[Page layout parsing data]
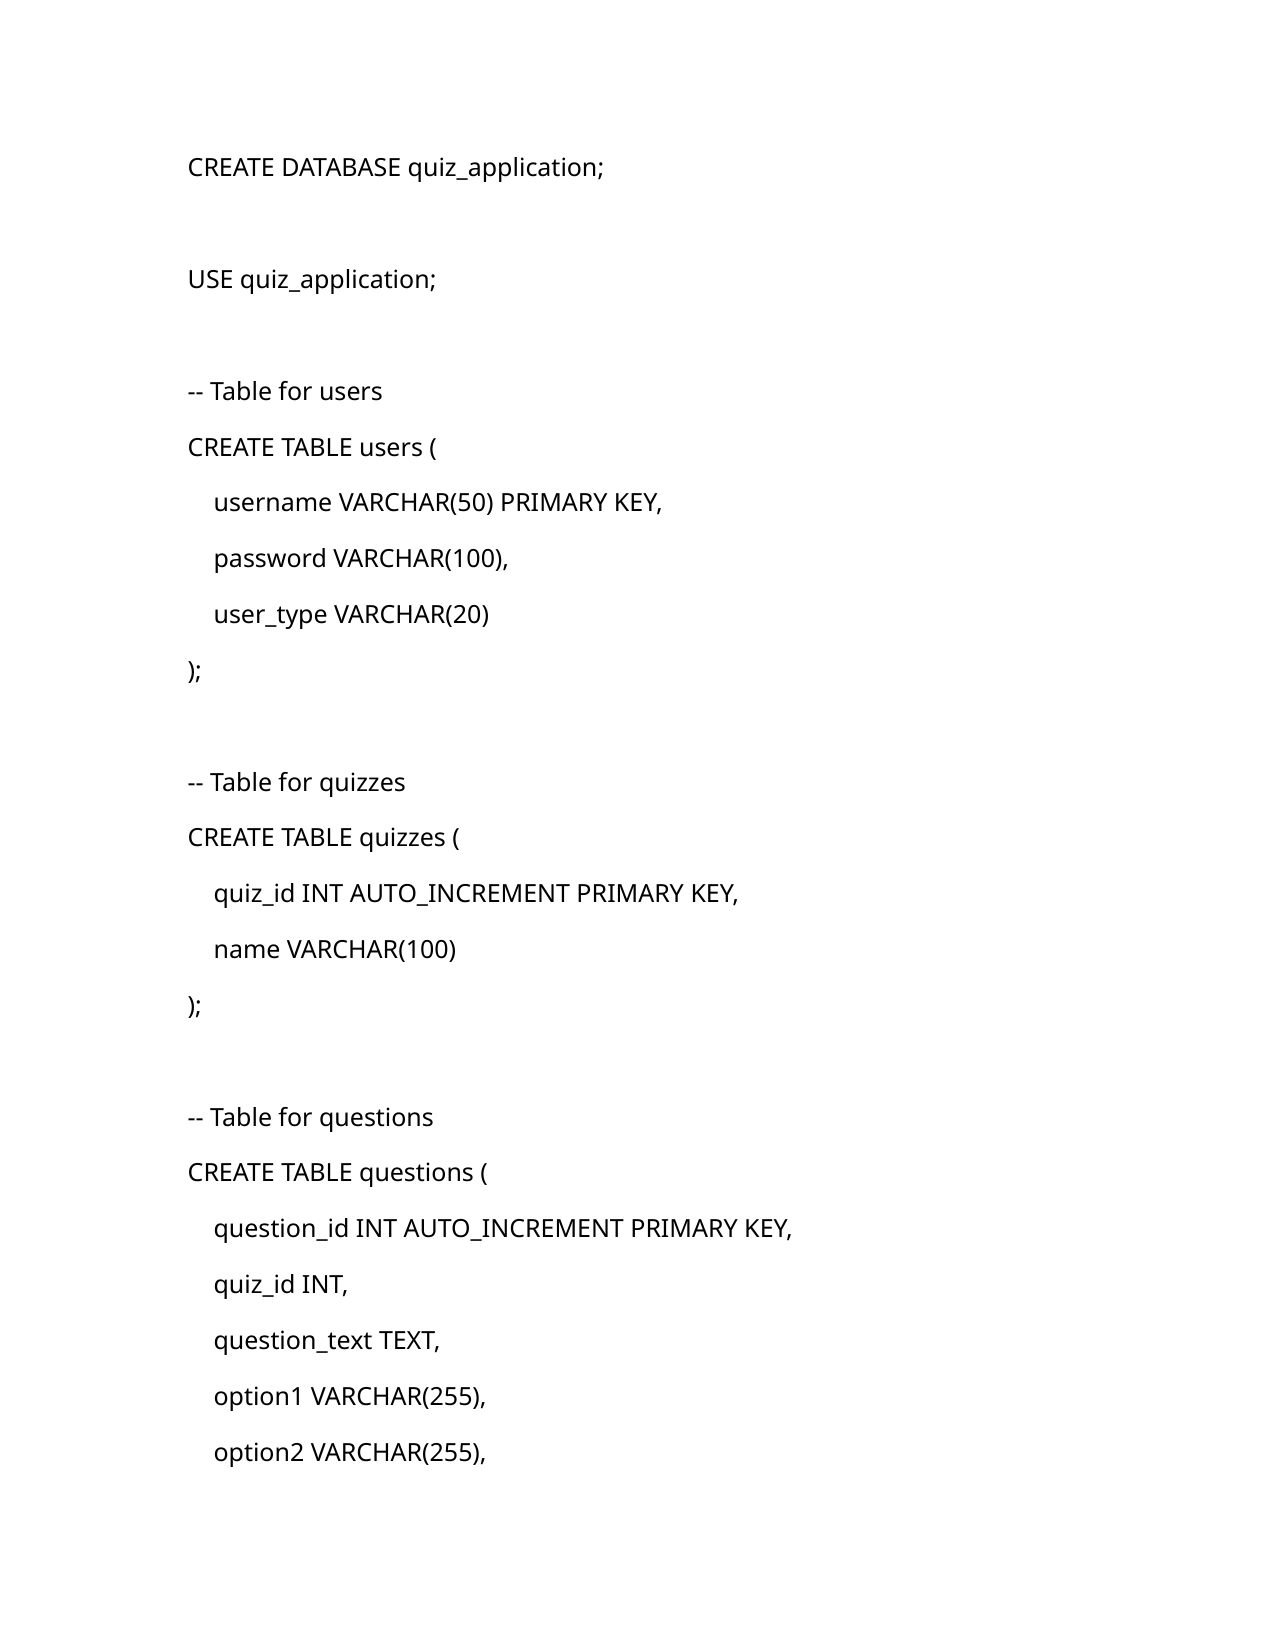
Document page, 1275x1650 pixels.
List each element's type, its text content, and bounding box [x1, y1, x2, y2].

text quiz_id INT AUTO_INCREMENT PRIMARY KEY, [187, 876, 1087, 910]
text CREATE TABLE questions ( [187, 1155, 1087, 1189]
text USE quiz_application; [187, 262, 1087, 296]
text -- Table for questions [187, 1099, 1087, 1133]
text ); [187, 652, 1087, 687]
text question_id INT AUTO_INCREMENT PRIMARY KEY, [187, 1211, 1087, 1245]
text -- Table for users [187, 373, 1087, 407]
text CREATE TABLE users ( [187, 429, 1087, 463]
text question_text TEXT, [187, 1322, 1087, 1357]
text option2 VARCHAR(255), [187, 1434, 1087, 1468]
text username VARCHAR(50) PRIMARY KEY, [187, 485, 1087, 519]
text name VARCHAR(100) [187, 932, 1087, 966]
text user_type VARCHAR(20) [187, 597, 1087, 631]
text -- Table for quizzes [187, 764, 1087, 798]
text ); [187, 987, 1087, 1022]
text password VARCHAR(100), [187, 541, 1087, 575]
text CREATE TABLE quizzes ( [187, 820, 1087, 854]
text option1 VARCHAR(255), [187, 1378, 1087, 1412]
text CREATE DATABASE quiz_application; [187, 150, 1087, 184]
text quiz_id INT, [187, 1267, 1087, 1301]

## Task prompt:
Please repeat each record above precisely, with the pictures left out.

## Exercise solution:
Document page, 1275x1650 pixels.
List each element's type, its text content, and bounding box [x1, y1, x2, y2].

text quiz_id INT AUTO_INCREMENT PRIMARY KEY, [187, 876, 1087, 910]
text CREATE TABLE questions ( [187, 1155, 1087, 1189]
text USE quiz_application; [187, 262, 1087, 296]
text -- Table for questions [187, 1099, 1087, 1133]
text ); [187, 652, 1087, 687]
text question_id INT AUTO_INCREMENT PRIMARY KEY, [187, 1211, 1087, 1245]
text -- Table for users [187, 373, 1087, 407]
text CREATE TABLE users ( [187, 429, 1087, 463]
text question_text TEXT, [187, 1322, 1087, 1357]
text option2 VARCHAR(255), [187, 1434, 1087, 1468]
text username VARCHAR(50) PRIMARY KEY, [187, 485, 1087, 519]
text name VARCHAR(100) [187, 932, 1087, 966]
text user_type VARCHAR(20) [187, 597, 1087, 631]
text -- Table for quizzes [187, 764, 1087, 798]
text ); [187, 987, 1087, 1022]
text password VARCHAR(100), [187, 541, 1087, 575]
text CREATE TABLE quizzes ( [187, 820, 1087, 854]
text option1 VARCHAR(255), [187, 1378, 1087, 1412]
text CREATE DATABASE quiz_application; [187, 150, 1087, 184]
text quiz_id INT, [187, 1267, 1087, 1301]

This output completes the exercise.